Once you find the line with "August 2024" in the data that follows, repeat it and every line after it exactly, through the line with "January 2024".

[[ LISTED RECORDS open ]]

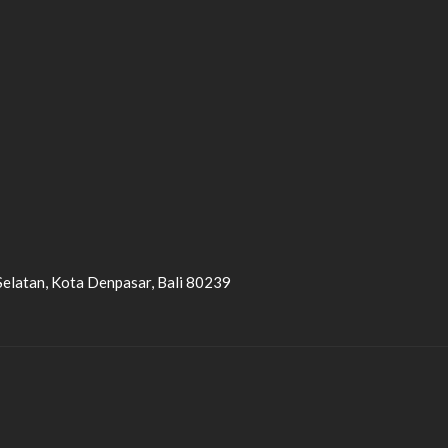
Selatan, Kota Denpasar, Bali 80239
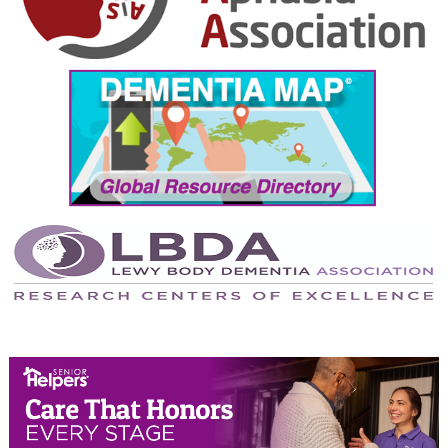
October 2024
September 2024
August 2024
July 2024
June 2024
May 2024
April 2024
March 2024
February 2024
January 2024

[[ LISTED RECORDS closed ]]
[[ LISTED RECORDS open ]]

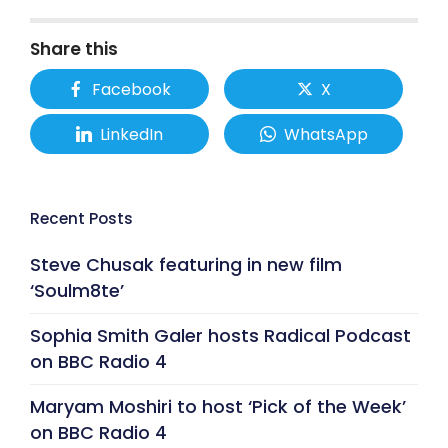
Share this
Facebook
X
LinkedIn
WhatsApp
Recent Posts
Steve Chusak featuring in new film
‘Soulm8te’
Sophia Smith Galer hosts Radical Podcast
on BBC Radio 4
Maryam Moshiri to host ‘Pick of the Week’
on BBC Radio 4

[[ LISTED RECORDS closed ]]

# [WRITTEN ANSWER]
August 2024
July 2024
June 2024
May 2024
April 2024
March 2024
February 2024
January 2024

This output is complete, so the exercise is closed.